Document(page_content='species: Adelie\nisland: Torgersen\nbill_length_mm: 39.1\nbill_depth_mm: 18.7\nflipper_length_mm: 181\nbody_mass_g: 3750\nsex: MALE', metadata={'source': 'extras/01-Data-Connections/some_data/penguins.csv', 'row': 0})

In [8]:
print(data[0].page_content)

species: Adelie
island: Torgersen
bill_length_mm: 39.1
bill_depth_mm: 18.7
flipper_length_mm: 181
body_mass_g: 3750
sex: MALE


In [9]:
print(data[1].metadata)

{'source': 'extras/01-Data-Connections/some_data/penguins.csv', 'row': 1}


# Loading HTML Pages

In [11]:
from langchain.document_loaders import BSHTMLLoader

In [12]:
loader1 = BSHTMLLoader("extras/01-Data-Connections/some_data/some_website.html")

In [13]:
data1 = loader1.load()

In [14]:
data1

[Document(page_content='Heading 1', metadata={'source': 'extras/01-Data-Connections/some_data/some_website.html', 'title': ''})]

# Load Python

In [16]:
from langchain.document_loaders import PyPDFLoader

In [17]:
loader2 = PyPDFLoader("extras/01-Data-Connections/some_data/SomeReport.pdf")

In [18]:
data2 = loader2.load()

In [35]:
data2

[Document(page_content='This\nis\nthe\nfirst\nline\nPDF.\nThis\nis\nthe\nsecond\nline\nin\nthe\nPDF.\nThis\nis\nthe\nthird\nline\nin\nthe\nPDF.', metadata={'source': 'extras/01-Data-Connections/some_data/SomeReport.pdf', 'page': 0})]

In [45]:
print(data2[0].page_content.replace('\n', ' '))

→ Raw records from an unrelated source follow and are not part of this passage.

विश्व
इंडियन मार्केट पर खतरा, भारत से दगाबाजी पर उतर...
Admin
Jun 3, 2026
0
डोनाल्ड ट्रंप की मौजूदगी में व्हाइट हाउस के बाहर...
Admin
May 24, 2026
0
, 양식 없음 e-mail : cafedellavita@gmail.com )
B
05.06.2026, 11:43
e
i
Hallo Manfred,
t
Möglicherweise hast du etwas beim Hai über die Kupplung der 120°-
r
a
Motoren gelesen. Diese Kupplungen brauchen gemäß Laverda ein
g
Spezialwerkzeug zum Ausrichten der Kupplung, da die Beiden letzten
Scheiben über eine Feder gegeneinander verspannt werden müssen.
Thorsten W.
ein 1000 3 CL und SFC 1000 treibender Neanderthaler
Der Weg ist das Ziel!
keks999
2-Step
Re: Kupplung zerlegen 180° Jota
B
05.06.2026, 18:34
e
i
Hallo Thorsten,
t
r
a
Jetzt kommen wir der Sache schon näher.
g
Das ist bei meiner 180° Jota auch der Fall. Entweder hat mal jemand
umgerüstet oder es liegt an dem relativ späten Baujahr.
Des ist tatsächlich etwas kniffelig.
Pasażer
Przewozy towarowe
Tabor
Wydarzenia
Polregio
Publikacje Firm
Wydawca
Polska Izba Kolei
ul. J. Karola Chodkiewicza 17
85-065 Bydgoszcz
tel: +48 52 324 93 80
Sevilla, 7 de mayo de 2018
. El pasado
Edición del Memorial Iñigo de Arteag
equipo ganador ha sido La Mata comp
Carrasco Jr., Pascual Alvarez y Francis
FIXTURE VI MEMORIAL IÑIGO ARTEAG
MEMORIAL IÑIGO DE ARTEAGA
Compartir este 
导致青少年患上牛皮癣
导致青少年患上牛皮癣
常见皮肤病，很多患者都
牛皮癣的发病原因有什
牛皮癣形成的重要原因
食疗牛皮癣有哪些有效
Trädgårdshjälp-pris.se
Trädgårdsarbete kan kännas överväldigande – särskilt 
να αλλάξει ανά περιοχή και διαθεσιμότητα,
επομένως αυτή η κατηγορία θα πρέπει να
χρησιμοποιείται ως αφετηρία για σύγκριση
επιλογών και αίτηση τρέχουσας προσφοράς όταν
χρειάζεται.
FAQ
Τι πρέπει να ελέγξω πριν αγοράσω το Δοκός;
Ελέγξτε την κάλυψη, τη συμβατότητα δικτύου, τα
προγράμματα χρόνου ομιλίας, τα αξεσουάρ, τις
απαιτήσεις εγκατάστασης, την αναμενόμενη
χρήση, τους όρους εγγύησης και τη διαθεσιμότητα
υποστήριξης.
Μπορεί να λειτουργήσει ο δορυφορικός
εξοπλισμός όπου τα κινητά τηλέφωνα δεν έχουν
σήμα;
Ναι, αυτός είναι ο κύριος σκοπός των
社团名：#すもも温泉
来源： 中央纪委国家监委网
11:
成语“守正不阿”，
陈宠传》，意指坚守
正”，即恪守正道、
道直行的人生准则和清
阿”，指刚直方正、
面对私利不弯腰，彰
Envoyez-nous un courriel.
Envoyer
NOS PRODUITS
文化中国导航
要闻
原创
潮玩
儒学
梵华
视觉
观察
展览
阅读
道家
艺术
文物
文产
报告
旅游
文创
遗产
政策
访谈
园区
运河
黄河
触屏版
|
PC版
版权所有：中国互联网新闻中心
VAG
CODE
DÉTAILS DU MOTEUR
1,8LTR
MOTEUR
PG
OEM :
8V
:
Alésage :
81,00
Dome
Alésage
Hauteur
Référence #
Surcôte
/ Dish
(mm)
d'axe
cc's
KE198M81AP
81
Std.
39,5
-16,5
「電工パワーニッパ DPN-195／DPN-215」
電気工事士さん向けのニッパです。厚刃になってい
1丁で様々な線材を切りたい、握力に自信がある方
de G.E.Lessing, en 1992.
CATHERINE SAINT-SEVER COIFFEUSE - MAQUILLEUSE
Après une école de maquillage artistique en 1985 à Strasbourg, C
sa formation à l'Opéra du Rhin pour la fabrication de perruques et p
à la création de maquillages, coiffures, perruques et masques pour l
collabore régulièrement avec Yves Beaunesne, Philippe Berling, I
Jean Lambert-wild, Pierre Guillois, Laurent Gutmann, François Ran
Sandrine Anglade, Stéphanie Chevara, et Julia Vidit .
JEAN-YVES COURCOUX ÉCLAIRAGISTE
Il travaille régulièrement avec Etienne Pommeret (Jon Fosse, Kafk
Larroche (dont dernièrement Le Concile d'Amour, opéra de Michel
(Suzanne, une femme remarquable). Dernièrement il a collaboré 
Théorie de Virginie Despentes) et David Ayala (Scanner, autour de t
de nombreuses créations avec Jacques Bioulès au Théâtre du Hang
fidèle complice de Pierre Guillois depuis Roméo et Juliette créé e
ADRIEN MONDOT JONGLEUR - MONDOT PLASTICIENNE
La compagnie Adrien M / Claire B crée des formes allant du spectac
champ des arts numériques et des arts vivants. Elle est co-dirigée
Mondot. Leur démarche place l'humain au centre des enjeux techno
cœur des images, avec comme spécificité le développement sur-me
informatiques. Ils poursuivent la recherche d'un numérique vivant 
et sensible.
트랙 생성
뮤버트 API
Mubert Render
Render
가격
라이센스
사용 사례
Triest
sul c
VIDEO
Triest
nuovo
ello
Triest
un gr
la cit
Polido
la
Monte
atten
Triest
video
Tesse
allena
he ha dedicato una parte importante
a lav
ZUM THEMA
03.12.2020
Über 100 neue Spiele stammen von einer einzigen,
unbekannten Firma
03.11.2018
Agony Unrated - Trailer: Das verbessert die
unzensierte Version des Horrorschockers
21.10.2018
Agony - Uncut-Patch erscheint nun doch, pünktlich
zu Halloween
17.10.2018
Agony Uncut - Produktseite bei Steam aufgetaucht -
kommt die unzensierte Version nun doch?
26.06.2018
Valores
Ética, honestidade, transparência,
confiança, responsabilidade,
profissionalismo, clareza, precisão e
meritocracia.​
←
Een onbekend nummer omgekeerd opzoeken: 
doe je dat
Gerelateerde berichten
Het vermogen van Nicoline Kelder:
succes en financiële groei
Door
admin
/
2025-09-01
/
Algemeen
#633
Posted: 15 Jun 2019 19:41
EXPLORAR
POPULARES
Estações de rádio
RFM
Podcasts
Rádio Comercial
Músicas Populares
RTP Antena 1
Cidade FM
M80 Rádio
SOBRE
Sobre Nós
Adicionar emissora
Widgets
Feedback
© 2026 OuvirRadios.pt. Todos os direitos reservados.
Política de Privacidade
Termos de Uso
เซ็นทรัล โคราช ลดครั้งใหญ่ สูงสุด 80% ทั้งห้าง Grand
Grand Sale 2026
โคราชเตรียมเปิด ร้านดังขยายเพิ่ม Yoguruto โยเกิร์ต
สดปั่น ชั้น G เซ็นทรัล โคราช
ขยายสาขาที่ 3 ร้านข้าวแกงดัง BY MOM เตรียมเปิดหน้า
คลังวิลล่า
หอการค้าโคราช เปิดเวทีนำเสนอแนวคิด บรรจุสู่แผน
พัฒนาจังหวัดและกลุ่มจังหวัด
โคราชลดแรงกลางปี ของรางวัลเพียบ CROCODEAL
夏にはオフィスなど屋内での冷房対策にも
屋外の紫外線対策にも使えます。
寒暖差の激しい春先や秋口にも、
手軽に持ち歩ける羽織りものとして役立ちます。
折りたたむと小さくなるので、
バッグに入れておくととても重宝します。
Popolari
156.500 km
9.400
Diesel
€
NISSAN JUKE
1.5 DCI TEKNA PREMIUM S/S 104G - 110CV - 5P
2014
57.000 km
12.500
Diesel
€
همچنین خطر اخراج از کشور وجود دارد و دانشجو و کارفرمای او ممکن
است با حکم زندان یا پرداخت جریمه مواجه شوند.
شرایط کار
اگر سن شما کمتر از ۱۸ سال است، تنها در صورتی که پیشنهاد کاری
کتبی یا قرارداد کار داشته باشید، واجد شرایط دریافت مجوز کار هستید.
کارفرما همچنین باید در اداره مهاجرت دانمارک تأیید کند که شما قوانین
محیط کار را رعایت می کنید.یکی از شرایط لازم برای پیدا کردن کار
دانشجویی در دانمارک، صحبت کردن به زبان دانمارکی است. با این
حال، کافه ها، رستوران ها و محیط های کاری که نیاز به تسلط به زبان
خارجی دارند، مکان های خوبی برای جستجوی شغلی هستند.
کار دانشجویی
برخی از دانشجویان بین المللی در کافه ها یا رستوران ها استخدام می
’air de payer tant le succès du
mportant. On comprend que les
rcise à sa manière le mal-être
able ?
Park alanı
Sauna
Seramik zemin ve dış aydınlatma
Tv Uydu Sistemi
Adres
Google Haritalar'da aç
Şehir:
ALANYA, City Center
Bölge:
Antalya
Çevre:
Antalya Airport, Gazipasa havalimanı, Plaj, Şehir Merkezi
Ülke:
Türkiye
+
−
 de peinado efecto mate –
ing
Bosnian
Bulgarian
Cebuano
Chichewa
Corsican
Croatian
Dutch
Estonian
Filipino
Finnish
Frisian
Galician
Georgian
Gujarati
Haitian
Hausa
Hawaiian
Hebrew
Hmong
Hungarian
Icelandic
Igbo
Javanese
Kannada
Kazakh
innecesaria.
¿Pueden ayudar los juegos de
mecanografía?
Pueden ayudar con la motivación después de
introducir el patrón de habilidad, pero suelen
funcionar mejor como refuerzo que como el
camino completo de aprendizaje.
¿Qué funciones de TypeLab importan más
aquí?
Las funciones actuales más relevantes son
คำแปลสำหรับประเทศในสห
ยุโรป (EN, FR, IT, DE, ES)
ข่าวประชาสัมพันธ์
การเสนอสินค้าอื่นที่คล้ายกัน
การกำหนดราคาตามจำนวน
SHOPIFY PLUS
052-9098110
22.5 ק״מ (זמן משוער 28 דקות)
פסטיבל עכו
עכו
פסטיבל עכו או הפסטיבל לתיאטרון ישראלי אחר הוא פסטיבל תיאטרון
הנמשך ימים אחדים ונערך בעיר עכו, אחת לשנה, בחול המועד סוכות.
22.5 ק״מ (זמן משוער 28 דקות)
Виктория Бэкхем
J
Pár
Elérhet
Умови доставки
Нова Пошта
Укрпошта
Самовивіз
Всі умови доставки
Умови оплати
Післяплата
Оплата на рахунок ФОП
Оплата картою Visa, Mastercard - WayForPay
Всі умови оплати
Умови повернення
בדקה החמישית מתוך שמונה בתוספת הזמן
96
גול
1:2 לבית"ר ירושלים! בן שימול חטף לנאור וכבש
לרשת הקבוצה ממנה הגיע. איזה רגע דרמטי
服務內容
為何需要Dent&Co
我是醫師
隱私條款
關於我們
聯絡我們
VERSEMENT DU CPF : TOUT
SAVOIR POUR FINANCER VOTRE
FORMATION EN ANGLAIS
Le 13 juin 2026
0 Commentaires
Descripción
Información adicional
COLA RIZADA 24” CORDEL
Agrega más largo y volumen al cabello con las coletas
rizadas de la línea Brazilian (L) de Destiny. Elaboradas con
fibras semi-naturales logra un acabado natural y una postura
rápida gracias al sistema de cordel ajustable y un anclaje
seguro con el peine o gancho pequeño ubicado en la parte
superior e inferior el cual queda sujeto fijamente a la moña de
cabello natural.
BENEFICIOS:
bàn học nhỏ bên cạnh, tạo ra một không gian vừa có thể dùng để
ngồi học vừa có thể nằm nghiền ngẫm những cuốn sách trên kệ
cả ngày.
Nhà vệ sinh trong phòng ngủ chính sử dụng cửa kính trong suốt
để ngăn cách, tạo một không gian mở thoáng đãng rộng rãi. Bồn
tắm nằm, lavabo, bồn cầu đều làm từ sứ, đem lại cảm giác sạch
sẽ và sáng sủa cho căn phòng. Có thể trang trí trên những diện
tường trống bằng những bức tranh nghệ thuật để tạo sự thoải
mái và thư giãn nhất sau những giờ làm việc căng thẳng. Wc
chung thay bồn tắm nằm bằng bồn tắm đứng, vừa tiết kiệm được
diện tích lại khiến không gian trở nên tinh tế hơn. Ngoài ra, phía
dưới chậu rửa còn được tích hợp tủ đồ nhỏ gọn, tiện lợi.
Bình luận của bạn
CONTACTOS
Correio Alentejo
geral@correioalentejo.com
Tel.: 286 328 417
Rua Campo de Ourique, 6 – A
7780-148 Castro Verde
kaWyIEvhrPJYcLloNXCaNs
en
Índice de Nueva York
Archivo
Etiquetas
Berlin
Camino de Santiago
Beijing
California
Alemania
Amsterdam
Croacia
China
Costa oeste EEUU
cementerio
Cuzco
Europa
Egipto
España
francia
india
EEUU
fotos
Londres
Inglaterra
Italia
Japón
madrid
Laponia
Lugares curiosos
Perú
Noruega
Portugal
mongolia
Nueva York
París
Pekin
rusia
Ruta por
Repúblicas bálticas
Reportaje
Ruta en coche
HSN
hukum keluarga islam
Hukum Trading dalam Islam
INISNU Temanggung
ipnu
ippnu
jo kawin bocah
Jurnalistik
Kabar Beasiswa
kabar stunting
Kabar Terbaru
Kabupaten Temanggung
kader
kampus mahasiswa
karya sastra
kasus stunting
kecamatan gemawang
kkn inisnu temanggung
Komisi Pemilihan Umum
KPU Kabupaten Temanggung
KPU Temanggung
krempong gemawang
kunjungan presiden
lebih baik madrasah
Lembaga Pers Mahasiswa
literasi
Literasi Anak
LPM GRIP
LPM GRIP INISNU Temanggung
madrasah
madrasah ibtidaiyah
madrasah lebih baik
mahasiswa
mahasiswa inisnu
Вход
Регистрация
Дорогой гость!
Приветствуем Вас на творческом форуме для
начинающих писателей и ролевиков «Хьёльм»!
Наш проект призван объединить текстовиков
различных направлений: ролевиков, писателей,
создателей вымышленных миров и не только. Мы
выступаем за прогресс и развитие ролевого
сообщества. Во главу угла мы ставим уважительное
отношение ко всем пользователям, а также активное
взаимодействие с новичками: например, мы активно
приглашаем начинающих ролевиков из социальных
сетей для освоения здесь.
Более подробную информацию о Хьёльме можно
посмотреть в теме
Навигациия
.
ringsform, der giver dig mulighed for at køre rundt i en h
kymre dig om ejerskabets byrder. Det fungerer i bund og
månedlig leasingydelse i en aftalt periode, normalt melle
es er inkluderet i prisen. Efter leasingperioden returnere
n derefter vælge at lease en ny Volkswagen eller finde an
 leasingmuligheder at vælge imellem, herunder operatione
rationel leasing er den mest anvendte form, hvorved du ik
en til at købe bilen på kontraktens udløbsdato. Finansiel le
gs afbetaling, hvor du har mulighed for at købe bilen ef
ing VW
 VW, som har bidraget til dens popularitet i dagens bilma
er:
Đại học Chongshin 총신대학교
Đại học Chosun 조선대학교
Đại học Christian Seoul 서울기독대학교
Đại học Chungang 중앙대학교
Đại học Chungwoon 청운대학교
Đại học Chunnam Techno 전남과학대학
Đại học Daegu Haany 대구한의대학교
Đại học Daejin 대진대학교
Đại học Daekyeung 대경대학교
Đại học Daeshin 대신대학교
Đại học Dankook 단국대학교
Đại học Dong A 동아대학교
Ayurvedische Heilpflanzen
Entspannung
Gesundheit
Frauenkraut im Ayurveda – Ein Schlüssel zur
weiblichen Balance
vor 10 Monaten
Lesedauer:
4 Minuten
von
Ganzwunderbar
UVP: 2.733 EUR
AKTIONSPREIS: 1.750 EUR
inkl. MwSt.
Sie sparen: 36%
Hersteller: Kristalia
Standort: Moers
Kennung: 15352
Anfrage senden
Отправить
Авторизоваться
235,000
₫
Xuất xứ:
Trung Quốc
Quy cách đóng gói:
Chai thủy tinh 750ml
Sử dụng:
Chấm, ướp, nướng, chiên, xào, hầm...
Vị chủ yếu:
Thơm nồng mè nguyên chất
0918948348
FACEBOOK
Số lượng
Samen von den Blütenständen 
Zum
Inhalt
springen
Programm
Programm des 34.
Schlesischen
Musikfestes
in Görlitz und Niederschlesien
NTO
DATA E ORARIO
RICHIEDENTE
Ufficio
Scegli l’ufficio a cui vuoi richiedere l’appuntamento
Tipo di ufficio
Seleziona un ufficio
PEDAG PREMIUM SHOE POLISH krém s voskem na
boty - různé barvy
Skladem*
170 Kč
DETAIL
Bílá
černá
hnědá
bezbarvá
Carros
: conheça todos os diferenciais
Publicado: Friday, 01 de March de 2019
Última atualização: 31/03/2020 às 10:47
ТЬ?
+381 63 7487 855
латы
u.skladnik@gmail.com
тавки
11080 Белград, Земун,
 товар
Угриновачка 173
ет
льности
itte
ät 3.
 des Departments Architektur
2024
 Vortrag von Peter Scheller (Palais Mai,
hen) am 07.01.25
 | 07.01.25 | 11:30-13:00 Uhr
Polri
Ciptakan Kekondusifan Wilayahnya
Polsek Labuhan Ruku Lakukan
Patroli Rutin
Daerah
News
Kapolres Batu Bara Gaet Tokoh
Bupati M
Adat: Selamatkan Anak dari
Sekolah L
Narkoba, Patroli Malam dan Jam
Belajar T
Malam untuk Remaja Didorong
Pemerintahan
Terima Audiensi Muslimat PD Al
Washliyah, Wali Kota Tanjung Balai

This is the first line PDF. This is the second line in the PDF. This is the third line in the PDF.


# External Integration

In [48]:
from langchain.document_loaders import HNLoader

In [61]:
loader3 = HNLoader("https://news.ycombinator.com/item?id=39217149")

In [63]:
data3 = loader3.load()

In [69]:
print(data3[0].page_content)

schacon 7 hours ago  
             | next [–] 

For better or worse, my experience as a GitHub cofounder and author of several Git books (Pro Git, etc) is that the Git commit message is a unique vector for code documentation that is highly sub-optimal.The main issue is that most of the tooling (in Git or GitHub or whatever) generally only shows the first line. So in the case of this commit example would be the very simple message of a generic "US-ASCII error" problem. Everything they talk about in this article is what is great about the _rest_ of the commit message, which, given modern tools, is _almost never_ seen by anyone.The main problem is that Git was built so that the commit message is the _email body_, meant to be read by everyone in the project. But for better or worse, that is not generally the role of this text today. Almost nobody ever sees it. Unless it's discussed in a bunch of patch series over a mailing list, nobody reads anything other than the first 50 chars of the he

In [71]:
print(data3[0].metadata)

{'source': 'https://news.ycombinator.com/item?id=39217149', 'title': 'My favourite Git commit (2019)'}


In [75]:
from langchain.prompts import ChatPromptTemplate, HumanMessagePromptTemplate
from langchain_openai import OpenAI
from langchain_openai import ChatOpenAI
from langchain.schema import AIMessage, HumanMessage, SystemMessage

# Set OpenAI API key and create LLM and Chat LLM. Note that key can be stored in a separate file or as an environment variable. Refer to docs.
api_key = open('./openai_key.txt').read()
llm = OpenAI(openai_api_key=api_key)
chat = ChatOpenAI(openai_api_key=api_key)

In [77]:
template = 'Please give a short summary of the following hacker new \n{comment}'
human_prompt = HumanMessagePromptTemplate.from_template(template)

In [79]:
chat_prompt = ChatPromptTemplate.from_messages([human_prompt])

In [81]:
resp = chat(chat_prompt.format_prompt(comment=data3[0].page_content).to_messages())

  warn_deprecated(


In [85]:
print(resp.content)

The author, who is a GitHub co-founder and author of Git books, argues that Git commit messages are not an effective form of code documentation. The main issue is that most tooling only displays the first line of the message, while the rest of the message, which contains valuable information, is rarely seen. The author believes that Git was designed for the commit message to be read by everyone in the project, but in practice, very few people actually read it. The author also highlights the difficulty of finding and accessing the full commit message, even for experienced Git users. They express frustration with this limitation and suggest that writing detailed commit messages is often a waste of time.